Zusammenfassung der Zusammenfassung:

- Anfang 2004 tritt ein Gesetz in Kraft, welches die Einführung einer elektronischen Gesundheitskarte für 2006 vorsieht. Die geplante Chipkarte soll die Identität des Inhabers sicherstellen sowie verwaltungstechnische und medizinische Daten (z.B. Notfalldaten wie »Bluter« oder »Diabetiker«) speichern können.
- 2005 wird eine Gesellschaft gegründet, die das Ganze organisieren und umsetzen soll.
- Das Rollout wird 2009/2010 gegen die Kritik von Datenschützern und den Widerstand der Ärzteschaft erzwungen, etwa 120.000 Arztpraxen in Deutschland müssen neue Lesegeräte anschaffen, obwohl grundlegende gesetzliche Forderungen nicht eingehalten werden und diese Tatsache über Jahre hinweg bekannt ist. 
- Die Speicherfähigkeit der E-Card ist mit 32 kB äußerst begrenzt.
- Alle freiwilligen Daten, für deren Speicherung die Kapazität der E-Card schon von vorneherein nicht ausreicht, sollen in einer »Cloud« gespeichert werden.
- Fünf Jahre nach dem Beginn des Lesegeräte-Rollouts stellt ein Gutachten fest, daß das Handling der E-Card durch die Krankenkassen die gesetzlichen Bestimmungen nicht einhält. Anscheinend kann niemand dafür verantwortlich gemacht werden, daß eine Identitätsprüfung der Chipkarteninhaber nicht möglich ist, obwohl dies die Voraussetzung für die Einführung der Chipkarte war. Laut obigem Artikel ist aber das BGM der Meinung, die Krankenkassen hätten keinen Fehler gemacht. (Die Erfahrung zeigt, daß man sowas nur lange genug behaupten braucht…)
Link zu den Kostenerwartungen (Wikipedia)



Was für ein Herumgemache! Ein eindrucksvolles Beispiel dafür, mit wie heißer Nadel dieses Gesetz gestrickt und wie stümperhaft und borniert es umgesetzt wurde.
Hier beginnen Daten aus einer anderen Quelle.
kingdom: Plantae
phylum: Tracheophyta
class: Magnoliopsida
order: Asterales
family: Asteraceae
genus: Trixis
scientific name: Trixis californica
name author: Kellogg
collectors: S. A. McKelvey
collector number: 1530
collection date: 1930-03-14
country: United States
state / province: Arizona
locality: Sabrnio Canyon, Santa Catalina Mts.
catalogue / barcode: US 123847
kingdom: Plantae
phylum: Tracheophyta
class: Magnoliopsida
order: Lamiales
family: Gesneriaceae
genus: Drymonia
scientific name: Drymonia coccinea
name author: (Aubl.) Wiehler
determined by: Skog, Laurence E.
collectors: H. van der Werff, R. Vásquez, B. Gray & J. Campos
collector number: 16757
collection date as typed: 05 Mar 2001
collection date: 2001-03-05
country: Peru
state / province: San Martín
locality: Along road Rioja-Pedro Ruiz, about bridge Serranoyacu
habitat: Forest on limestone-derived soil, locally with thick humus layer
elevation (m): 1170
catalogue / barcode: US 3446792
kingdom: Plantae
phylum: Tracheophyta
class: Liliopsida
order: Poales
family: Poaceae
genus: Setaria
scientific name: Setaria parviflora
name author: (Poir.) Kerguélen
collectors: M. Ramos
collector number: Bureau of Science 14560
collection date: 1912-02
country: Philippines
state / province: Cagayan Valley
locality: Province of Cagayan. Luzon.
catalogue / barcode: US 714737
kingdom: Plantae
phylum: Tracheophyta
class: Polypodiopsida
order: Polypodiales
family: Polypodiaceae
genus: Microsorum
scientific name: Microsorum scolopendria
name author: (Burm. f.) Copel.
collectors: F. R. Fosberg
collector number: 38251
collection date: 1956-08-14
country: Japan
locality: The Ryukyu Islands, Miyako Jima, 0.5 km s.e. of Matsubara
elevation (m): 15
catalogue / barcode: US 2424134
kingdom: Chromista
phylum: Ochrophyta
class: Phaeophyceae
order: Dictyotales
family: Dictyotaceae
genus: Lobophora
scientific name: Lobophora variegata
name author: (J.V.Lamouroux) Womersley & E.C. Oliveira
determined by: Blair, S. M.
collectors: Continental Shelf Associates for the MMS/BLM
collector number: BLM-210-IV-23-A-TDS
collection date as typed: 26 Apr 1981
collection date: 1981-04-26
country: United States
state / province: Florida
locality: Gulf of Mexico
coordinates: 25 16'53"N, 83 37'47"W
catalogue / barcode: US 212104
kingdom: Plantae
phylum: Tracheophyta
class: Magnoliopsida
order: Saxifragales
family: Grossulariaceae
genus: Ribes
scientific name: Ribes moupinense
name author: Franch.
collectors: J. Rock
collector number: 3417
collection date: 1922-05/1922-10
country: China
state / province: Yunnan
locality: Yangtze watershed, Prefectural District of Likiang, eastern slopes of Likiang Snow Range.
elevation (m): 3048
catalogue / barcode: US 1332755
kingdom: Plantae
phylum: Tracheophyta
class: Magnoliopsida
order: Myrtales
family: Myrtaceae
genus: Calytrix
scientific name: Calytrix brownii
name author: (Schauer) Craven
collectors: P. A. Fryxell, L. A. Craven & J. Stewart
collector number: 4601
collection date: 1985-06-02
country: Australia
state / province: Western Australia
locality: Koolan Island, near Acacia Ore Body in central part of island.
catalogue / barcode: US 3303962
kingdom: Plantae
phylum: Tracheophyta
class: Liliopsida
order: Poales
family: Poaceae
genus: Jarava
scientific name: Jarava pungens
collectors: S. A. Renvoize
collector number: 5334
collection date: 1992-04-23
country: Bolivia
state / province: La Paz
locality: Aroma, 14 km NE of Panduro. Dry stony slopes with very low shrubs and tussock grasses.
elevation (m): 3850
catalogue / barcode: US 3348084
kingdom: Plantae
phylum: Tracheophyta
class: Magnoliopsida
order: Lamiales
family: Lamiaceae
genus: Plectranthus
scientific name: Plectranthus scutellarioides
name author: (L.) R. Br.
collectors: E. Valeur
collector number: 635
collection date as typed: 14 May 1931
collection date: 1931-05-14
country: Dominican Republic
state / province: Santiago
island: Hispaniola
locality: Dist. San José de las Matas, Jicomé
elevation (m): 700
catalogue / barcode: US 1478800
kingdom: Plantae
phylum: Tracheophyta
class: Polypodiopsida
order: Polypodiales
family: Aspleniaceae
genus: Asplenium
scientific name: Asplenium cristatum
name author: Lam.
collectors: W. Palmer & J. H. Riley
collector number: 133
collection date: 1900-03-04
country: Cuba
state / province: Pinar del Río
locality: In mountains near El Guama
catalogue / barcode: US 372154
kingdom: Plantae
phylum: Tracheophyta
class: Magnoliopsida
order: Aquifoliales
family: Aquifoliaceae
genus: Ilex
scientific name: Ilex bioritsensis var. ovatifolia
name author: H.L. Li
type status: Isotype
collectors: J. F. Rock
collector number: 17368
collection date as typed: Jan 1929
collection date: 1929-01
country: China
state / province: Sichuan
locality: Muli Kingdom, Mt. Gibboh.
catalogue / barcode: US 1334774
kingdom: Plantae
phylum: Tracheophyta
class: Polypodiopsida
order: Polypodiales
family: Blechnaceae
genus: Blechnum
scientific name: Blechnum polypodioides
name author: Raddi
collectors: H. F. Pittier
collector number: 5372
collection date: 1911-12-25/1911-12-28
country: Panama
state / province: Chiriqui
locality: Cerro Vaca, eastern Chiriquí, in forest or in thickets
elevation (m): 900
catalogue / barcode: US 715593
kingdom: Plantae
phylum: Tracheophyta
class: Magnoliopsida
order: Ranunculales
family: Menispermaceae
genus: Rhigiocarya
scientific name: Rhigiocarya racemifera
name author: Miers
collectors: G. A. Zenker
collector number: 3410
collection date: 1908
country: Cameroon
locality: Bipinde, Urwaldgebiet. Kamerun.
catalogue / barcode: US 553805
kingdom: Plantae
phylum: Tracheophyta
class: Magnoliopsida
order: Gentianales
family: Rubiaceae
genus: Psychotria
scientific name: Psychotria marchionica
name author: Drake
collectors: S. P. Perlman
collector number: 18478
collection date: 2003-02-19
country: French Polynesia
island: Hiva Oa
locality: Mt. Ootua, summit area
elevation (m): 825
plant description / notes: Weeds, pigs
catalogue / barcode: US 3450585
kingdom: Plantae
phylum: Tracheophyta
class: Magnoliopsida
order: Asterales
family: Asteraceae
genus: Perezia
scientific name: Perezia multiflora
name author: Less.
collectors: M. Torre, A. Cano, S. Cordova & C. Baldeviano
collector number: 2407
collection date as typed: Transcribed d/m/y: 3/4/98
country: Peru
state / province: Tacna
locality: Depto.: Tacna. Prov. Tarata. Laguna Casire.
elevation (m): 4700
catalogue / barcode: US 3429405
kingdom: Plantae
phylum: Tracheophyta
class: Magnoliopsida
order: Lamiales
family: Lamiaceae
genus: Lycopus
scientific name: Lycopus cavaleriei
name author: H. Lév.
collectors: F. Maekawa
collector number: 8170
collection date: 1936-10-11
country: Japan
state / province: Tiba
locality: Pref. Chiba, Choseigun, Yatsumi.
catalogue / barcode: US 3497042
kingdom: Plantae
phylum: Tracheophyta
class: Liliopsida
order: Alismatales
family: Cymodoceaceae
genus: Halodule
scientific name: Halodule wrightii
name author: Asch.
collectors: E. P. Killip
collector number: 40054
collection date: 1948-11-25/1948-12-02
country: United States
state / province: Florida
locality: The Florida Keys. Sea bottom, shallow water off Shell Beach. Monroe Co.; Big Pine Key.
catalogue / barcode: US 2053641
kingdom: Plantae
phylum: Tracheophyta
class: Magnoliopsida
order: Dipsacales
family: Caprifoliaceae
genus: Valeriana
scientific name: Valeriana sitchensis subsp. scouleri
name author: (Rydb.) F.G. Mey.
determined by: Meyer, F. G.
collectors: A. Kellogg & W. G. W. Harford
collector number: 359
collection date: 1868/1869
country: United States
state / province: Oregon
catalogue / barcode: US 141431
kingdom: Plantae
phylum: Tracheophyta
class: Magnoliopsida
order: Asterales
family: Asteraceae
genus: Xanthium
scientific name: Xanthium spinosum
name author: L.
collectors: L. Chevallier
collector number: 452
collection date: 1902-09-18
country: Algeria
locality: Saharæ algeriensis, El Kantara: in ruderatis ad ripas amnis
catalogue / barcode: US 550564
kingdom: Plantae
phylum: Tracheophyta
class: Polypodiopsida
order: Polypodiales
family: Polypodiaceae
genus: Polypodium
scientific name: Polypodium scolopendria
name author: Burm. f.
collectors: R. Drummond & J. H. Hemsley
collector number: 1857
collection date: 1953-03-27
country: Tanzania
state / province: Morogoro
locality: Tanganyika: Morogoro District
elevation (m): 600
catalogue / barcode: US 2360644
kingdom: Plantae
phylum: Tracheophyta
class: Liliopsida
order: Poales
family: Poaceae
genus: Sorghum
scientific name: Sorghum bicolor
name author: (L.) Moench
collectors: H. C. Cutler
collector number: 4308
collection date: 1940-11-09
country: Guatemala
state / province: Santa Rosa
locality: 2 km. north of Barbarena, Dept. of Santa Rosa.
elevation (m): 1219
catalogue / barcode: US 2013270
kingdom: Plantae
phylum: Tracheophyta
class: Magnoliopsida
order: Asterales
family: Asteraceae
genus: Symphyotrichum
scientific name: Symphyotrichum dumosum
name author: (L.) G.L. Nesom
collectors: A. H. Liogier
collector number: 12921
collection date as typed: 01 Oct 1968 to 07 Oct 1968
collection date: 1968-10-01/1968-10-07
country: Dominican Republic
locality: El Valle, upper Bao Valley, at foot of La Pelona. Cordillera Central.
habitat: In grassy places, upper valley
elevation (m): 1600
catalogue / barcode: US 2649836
Es dürfen Wetten abgegeben werden: 
Wenn also in ein paar Jahren stabile juristische Verhältnisse geschaffen sein werden, wird es dann neue Chipkarten-Lesegeräte geben, die angeschafft werden müssen? 
Den Firmen, die die Chipkarten-Lesegeräte produzieren, wären ja doof, hätten sie Geräte hergestellt, die Chipkarten mit größerer Speicherkapazität lesen könnten. Die Arztpraxen in Deutschland dürfen sich also schon auf das nächste Roll-Out freuen!